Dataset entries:
┏━━

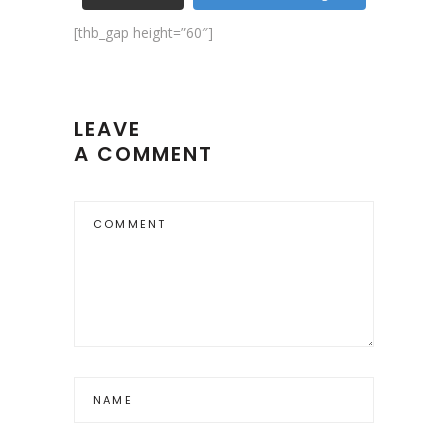
[thb_gap height=”60″]
LEAVE
A COMMENT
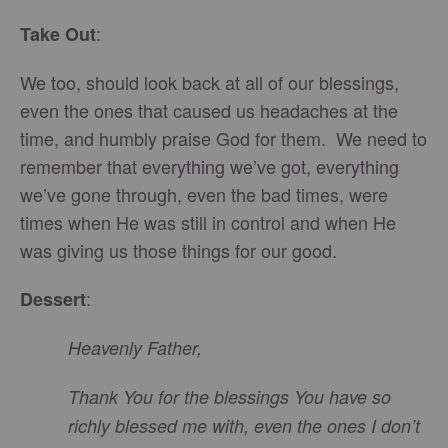
:
Take Out
We too, should look back at all of our blessings,
even the ones that caused us headaches at the
time, and humbly praise God for them. We need to
remember that everything we’ve got, everything
we’ve gone through, even the bad times, were
times when He was still in control and when He
was giving us those things for our good.
:
Dessert
Heavenly Father,
Thank You for the blessings You have so
richly blessed me with, even the ones I don’t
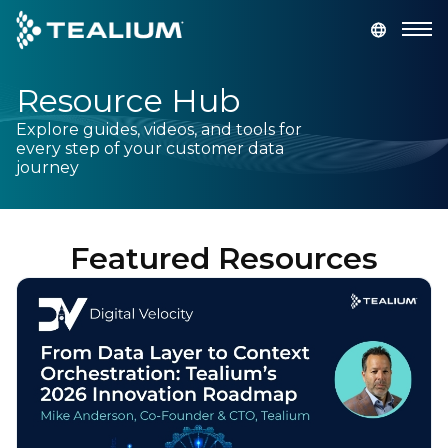
main
content
Resource Hub
GET A DEMO
LOGIN
Explore guides, videos, and tools for
every step of your customer data
Platform
journey
Solutions
Featured Resources
Industries
Resources
Developer
Company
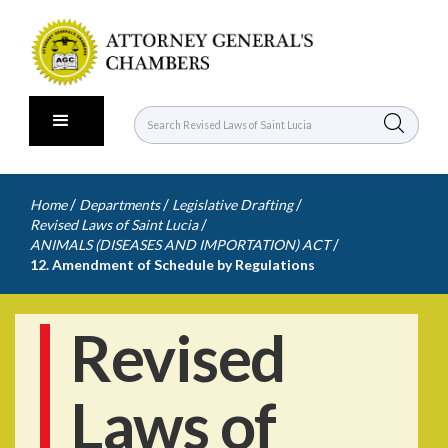
/
/
/
Home
Departments
Legislative Drafting
/
Revised Laws of Saint Lucia
/
ANIMALS (DISEASES AND IMPORTATION) ACT
12. Amendment of Schedule by Regulations
Revised
Laws of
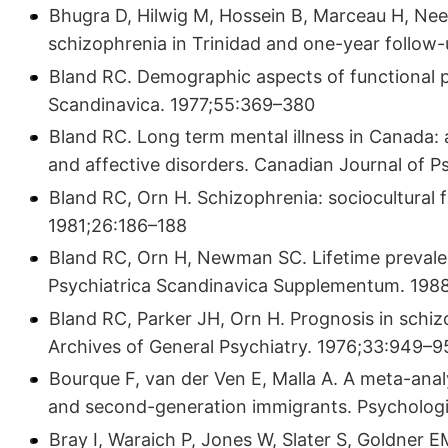
Bhugra D, Hilwig M, Hossein B, Marceau H, Neehal
schizophrenia in Trinidad and one-year follow-
Bland RC. Demographic aspects of functional 
Scandinavica. 1977;55:369–380
Bland RC. Long term mental illness in Canada:
and affective disorders. Canadian Journal of 
Bland RC, Orn H. Schizophrenia: sociocultural 
1981;26:186–188
Bland RC, Orn H, Newman SC. Lifetime prevalen
Psychiatrica Scandinavica Supplementum. 198
Bland RC, Parker JH, Orn H. Prognosis in schizo
Archives of General Psychiatry. 1976;33:949–
Bourque F, van der Ven E, Malla A. A meta-analy
and second-generation immigrants. Psychologi
Bray I, Waraich P, Jones W, Slater S, Goldner 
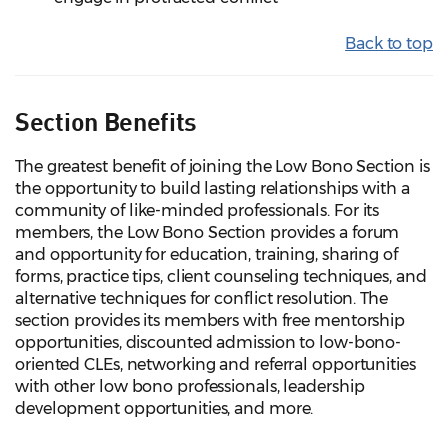
Back to top
Section Benefits
The greatest benefit of joining the Low Bono Section is
the opportunity to build lasting relationships with a
community of like-minded professionals. For its
members, the Low Bono Section provides a forum
and opportunity for education, training, sharing of
forms, practice tips, client counseling techniques, and
alternative techniques for conflict resolution. The
section provides its members with free mentorship
opportunities, discounted admission to low-bono-
oriented CLEs, networking and referral opportunities
with other low bono professionals, leadership
development opportunities, and more.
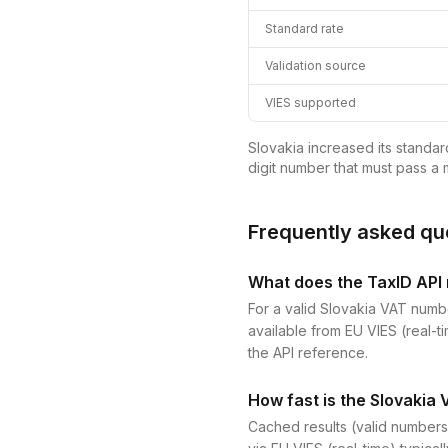
Standard rate
Validation source
VIES supported
Slovakia increased its standar
digit number that must pass a m
Frequently asked qu
What does the TaxID API r
For a valid Slovakia VAT numbe
available from EU VIES (real-ti
the API reference.
How fast is the Slovakia 
Cached results (valid numbers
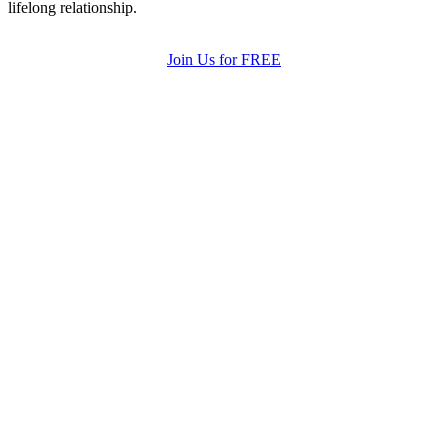
lifelong relationship.
Join Us for FREE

┗━━

Your objective:
When you reproduce the entries above, keep every word exact and leave the images out.

Result of the exercise:
[thb_gap height=”60″]
LEAVE
A COMMENT
:
Take Out
We too, should look back at all of our blessings,
even the ones that caused us headaches at the
time, and humbly praise God for them. We need to
remember that everything we’ve got, everything
we’ve gone through, even the bad times, were
times when He was still in control and when He
was giving us those things for our good.
:
Dessert
Heavenly Father,
Thank You for the blessings You have so
richly blessed me with, even the ones I don’t
main
content
Resource Hub
GET A DEMO
LOGIN
Explore guides, videos, and tools for
every step of your customer data
Platform
journey
Solutions
Featured Resources
Industries
Resources
Developer
Company
/
/
/
Home
Departments
Legislative Drafting
/
Revised Laws of Saint Lucia
/
ANIMALS (DISEASES AND IMPORTATION) ACT
12. Amendment of Schedule by Regulations
Revised
Laws of
Bhugra D, Hilwig M, Hossein B, Marceau H, Neehal
schizophrenia in Trinidad and one-year follow-
Bland RC. Demographic aspects of functional 
Scandinavica. 1977;55:369–380
Bland RC. Long term mental illness in Canada:
and affective disorders. Canadian Journal of 
Bland RC, Orn H. Schizophrenia: sociocultural 
1981;26:186–188
Bland RC, Orn H, Newman SC. Lifetime prevalen
Psychiatrica Scandinavica Supplementum. 198
Bland RC, Parker JH, Orn H. Prognosis in schizo
Archives of General Psychiatry. 1976;33:949–
Bourque F, van der Ven E, Malla A. A meta-analy
and second-generation immigrants. Psychologi
Bray I, Waraich P, Jones W, Slater S, Goldner 
Back to top
Section Benefits
The greatest benefit of joining the Low Bono Section is
the opportunity to build lasting relationships with a
community of like-minded professionals. For its
members, the Low Bono Section provides a forum
and opportunity for education, training, sharing of
forms, practice tips, client counseling techniques, and
alternative techniques for conflict resolution. The
section provides its members with free mentorship
opportunities, discounted admission to low-bono-
oriented CLEs, networking and referral opportunities
with other low bono professionals, leadership
development opportunities, and more.
Standard rate
Validation source
VIES supported
Slovakia increased its standar
digit number that must pass a m
Frequently asked qu
What does the TaxID API r
For a valid Slovakia VAT numbe
available from EU VIES (real-ti
the API reference.
How fast is the Slovakia 
Cached results (valid numbers
lifelong relationship.
Join Us for FREE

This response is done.